Separate file processing from syncing and new Blob table to make querying easier

Situation

Structure on R2 bucket atm:

/{projectId}/{branch}/raw/{pathtofile}
/{projectId}/{branch}/_tree

Syncing and file processing are tied together
DB structure - see https://github.com/datopian/datahub-next/blob/main/prisma/schema.prisma
- files json blob
- How does that differ from _tree? _tree is exactly github API tree object unmodified
MetaStore atm is Site table with files json blob on it.
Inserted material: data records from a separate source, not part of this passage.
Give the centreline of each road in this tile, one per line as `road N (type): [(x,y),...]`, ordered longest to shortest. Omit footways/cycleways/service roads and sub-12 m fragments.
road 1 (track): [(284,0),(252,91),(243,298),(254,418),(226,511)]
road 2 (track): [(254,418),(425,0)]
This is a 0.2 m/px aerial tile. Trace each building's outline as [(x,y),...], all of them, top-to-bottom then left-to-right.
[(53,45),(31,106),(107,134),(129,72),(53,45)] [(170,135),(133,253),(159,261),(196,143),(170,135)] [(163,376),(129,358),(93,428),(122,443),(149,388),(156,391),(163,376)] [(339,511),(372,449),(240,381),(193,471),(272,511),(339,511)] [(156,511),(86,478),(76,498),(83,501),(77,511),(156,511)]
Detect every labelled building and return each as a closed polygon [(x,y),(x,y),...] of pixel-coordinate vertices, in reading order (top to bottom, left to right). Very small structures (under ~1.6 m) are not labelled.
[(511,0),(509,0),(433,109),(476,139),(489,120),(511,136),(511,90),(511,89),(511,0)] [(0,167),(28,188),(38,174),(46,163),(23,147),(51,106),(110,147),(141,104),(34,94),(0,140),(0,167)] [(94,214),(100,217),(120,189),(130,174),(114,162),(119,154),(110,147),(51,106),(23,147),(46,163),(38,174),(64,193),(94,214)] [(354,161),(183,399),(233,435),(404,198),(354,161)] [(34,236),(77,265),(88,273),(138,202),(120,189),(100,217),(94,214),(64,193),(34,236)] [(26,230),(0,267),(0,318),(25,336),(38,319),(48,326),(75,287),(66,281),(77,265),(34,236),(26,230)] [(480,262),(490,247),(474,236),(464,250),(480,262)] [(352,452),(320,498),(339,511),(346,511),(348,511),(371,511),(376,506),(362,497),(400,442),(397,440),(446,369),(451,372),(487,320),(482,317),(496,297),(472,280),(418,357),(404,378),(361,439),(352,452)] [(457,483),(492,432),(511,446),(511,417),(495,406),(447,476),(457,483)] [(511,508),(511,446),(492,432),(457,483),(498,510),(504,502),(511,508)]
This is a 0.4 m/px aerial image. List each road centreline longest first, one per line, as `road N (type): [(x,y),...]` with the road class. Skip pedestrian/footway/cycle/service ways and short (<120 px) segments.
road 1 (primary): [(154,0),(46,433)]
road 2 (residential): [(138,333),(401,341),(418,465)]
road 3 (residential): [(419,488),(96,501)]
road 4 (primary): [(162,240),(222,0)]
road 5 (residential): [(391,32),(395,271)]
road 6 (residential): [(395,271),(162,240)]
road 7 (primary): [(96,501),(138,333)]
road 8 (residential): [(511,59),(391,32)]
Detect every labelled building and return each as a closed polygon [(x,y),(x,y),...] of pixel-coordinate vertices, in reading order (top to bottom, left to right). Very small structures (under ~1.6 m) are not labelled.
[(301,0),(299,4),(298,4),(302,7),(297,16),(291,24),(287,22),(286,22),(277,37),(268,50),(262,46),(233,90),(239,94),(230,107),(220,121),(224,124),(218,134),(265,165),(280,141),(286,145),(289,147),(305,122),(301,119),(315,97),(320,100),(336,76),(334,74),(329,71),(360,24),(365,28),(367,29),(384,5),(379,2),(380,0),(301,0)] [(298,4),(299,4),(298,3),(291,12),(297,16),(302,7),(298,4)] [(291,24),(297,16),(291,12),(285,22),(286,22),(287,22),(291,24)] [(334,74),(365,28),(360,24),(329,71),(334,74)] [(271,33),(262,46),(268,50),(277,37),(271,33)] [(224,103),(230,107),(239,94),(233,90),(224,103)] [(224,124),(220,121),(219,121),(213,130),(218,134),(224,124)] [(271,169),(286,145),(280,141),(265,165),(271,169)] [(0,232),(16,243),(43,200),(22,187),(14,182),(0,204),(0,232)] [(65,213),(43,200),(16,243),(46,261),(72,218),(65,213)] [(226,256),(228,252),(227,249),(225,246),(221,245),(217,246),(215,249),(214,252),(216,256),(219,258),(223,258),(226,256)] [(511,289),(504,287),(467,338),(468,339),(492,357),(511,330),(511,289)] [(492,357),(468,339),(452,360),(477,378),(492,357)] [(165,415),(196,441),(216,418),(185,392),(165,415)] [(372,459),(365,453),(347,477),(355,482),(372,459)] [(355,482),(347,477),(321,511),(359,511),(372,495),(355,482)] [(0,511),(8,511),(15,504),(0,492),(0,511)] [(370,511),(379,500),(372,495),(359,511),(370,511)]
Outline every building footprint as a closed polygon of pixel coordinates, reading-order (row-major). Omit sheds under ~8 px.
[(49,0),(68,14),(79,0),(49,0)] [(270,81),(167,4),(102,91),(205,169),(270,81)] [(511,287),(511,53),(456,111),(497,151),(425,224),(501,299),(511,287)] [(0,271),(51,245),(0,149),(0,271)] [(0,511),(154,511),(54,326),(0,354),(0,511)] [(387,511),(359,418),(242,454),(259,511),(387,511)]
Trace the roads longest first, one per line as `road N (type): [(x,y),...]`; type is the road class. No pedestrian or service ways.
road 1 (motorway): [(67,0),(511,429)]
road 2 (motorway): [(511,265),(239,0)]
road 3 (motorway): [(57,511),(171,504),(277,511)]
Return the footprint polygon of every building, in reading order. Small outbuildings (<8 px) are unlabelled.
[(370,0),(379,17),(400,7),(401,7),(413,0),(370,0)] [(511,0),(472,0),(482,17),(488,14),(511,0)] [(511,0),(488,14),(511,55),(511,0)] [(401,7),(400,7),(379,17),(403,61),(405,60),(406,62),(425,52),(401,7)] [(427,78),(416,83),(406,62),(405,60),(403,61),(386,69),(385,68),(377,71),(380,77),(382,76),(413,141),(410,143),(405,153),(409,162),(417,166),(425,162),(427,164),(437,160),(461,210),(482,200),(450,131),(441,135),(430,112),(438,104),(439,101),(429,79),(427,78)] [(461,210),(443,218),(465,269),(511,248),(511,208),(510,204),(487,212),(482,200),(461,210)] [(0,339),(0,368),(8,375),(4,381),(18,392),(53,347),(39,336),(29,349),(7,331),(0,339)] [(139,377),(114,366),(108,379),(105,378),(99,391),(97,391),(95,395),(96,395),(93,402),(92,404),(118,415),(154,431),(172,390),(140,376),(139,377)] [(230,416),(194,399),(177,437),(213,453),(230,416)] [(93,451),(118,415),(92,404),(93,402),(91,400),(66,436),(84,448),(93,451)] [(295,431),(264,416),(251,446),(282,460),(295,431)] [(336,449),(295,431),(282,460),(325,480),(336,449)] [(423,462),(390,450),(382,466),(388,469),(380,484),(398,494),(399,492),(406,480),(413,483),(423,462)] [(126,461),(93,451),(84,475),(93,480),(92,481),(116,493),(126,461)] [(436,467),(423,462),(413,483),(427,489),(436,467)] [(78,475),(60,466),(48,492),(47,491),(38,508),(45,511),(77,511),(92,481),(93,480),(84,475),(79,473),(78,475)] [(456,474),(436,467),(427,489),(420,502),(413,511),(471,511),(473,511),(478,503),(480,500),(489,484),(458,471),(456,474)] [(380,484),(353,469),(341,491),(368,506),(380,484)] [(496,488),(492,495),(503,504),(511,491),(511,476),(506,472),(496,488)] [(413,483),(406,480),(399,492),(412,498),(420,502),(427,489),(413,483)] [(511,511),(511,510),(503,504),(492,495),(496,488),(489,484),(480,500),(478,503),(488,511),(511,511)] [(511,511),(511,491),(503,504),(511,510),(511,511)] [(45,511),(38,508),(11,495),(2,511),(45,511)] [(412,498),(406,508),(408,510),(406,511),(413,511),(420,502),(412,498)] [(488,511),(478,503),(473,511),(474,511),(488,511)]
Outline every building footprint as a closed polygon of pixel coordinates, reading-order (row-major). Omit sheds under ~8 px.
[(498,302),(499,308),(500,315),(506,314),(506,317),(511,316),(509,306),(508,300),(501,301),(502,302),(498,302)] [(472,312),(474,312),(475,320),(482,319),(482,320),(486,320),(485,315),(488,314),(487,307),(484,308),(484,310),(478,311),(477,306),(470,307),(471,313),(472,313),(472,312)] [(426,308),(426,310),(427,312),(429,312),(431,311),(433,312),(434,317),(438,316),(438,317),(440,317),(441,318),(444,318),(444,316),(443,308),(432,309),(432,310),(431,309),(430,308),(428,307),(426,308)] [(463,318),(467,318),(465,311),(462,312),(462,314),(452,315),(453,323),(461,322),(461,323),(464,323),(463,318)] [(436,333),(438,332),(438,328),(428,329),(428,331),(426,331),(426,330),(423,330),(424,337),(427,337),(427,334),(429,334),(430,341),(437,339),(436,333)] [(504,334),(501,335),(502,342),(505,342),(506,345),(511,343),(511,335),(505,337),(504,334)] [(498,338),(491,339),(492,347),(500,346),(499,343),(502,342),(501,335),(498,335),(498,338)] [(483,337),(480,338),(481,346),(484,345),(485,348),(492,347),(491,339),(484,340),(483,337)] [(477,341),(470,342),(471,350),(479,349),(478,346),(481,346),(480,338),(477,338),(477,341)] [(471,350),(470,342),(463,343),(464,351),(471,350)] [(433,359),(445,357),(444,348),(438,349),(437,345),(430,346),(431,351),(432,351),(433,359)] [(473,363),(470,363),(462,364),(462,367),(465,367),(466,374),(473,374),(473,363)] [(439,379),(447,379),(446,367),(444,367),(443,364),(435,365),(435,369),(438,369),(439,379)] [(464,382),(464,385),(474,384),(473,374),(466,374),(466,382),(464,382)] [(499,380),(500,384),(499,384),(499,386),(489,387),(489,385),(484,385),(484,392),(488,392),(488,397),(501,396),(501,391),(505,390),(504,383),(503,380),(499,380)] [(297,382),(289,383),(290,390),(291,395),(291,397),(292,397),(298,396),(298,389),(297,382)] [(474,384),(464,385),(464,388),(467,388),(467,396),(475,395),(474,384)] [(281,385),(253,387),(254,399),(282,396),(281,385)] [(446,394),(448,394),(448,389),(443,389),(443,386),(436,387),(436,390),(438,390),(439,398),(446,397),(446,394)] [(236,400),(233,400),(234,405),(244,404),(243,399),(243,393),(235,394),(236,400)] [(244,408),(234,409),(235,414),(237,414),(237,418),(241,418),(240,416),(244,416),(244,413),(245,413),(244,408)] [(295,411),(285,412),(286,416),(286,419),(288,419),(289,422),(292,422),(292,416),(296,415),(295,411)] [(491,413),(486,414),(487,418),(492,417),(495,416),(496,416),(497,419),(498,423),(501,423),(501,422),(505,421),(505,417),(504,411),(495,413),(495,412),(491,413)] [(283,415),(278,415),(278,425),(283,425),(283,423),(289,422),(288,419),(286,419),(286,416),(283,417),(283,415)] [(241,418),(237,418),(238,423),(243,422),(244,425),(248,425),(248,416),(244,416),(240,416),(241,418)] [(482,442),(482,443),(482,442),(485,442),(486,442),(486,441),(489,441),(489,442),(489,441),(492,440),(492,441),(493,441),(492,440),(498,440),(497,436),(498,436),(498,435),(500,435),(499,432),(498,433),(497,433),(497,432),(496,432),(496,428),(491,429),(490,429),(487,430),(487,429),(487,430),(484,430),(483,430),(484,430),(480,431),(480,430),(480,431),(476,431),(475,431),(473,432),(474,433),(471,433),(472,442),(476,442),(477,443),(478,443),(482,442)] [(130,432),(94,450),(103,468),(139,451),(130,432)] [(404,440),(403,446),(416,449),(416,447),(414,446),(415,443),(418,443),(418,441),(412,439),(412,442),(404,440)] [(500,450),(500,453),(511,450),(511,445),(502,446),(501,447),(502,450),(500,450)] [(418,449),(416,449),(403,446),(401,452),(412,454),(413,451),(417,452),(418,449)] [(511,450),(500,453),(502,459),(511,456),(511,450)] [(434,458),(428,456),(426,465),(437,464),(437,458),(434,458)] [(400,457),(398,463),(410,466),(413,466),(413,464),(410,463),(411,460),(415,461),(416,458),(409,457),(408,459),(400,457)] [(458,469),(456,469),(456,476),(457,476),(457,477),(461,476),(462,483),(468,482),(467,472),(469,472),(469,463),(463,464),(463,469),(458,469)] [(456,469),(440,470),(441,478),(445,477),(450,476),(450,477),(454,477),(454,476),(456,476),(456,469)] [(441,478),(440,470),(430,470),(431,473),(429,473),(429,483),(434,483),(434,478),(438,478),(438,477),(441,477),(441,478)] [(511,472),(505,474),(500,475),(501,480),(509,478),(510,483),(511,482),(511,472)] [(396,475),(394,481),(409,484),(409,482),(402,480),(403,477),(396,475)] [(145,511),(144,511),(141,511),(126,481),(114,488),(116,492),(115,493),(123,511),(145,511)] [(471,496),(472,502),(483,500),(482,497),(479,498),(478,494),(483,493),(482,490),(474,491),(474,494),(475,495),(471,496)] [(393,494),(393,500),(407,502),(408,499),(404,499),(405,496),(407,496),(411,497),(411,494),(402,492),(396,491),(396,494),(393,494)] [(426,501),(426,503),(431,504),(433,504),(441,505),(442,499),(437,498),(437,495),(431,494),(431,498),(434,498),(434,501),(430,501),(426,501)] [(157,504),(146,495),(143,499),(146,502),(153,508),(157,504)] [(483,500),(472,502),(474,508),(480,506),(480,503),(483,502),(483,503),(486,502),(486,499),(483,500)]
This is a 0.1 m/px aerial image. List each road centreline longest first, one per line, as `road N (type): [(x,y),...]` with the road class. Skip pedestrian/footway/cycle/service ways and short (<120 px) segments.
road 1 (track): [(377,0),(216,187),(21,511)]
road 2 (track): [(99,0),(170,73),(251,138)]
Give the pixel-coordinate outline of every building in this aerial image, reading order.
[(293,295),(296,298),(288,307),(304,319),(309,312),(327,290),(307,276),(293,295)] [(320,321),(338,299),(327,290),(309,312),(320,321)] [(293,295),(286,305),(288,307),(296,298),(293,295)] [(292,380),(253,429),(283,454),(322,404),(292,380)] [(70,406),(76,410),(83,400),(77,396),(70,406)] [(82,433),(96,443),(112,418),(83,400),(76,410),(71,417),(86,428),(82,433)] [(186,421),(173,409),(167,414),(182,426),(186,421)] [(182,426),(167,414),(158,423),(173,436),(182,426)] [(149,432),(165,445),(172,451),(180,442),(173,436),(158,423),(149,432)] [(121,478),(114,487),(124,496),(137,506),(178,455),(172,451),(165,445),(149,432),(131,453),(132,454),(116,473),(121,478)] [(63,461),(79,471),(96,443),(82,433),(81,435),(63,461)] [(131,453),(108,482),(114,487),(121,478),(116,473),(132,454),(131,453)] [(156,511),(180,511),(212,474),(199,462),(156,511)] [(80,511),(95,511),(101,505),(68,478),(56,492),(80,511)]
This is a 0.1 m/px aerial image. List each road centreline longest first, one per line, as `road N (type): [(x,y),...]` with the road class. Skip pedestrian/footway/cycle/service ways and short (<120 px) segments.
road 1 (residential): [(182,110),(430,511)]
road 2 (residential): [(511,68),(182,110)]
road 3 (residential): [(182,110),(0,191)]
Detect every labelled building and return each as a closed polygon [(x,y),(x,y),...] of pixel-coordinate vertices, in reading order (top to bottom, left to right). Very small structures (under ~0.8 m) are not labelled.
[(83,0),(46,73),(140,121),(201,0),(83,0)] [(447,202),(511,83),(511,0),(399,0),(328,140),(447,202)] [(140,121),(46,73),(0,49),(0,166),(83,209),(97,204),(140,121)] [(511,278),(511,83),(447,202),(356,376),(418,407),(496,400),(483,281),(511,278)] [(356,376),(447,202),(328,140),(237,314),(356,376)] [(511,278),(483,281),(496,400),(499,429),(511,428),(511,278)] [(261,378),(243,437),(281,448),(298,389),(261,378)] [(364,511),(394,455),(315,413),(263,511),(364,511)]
How rendering etc currently works:

getPageMetadata: https://github.com/datopian/datahub-next/blob/8b70a29bfc9303dea92e65f11ba43322a7eb3e98/server/api/routers/site.ts#L640

getPageContent (from R2): https://github.com/datopian/datahub-next/blob/8b70a29bfc9303dea92e65f11ba43322a7eb3e98/server/api/routers/site.ts#L689

Render MarkdownPage

renderMarkdownPage(FileObject, SiteConfig e.g. for setting the title) {

}

Component responsible for rendering: https://github.com/datopian/datahub-next/blob/main/components/MDX.tsx

Complication

Syncing and file processing are tied together
File/Blob metadata is on Site object in files json blob which is hard to query e.g. hard to get a list of blog posts.

We want to separate file processing from syncing

Currently syncing and file processing (i.e. extraction of structured info) happen in same steps in inngest driven code - see https://github.com/datopian/datahub-next?tab=readme-ov-file#sync-process-details

We want to separate file processing from syncing because

easier to reason about (syncing and processing are separate so e.g. errors in one don't affect the others)
can handle direct add of files to R2
syncing is faster (Time to first render on updates is lower - even if processing has not completed we show something …)
currently, if we make any changes to metadata computation, we need to re-sync the site which mean copying over stuff from github once again…
Suppose i want to add new processing e.g. full text search that runs in parallel to file entry this is now another stage in a slow process.
We can switch CF infrastructure especially workflows and workers for processing whilst still using NextJS and inngest for syncing …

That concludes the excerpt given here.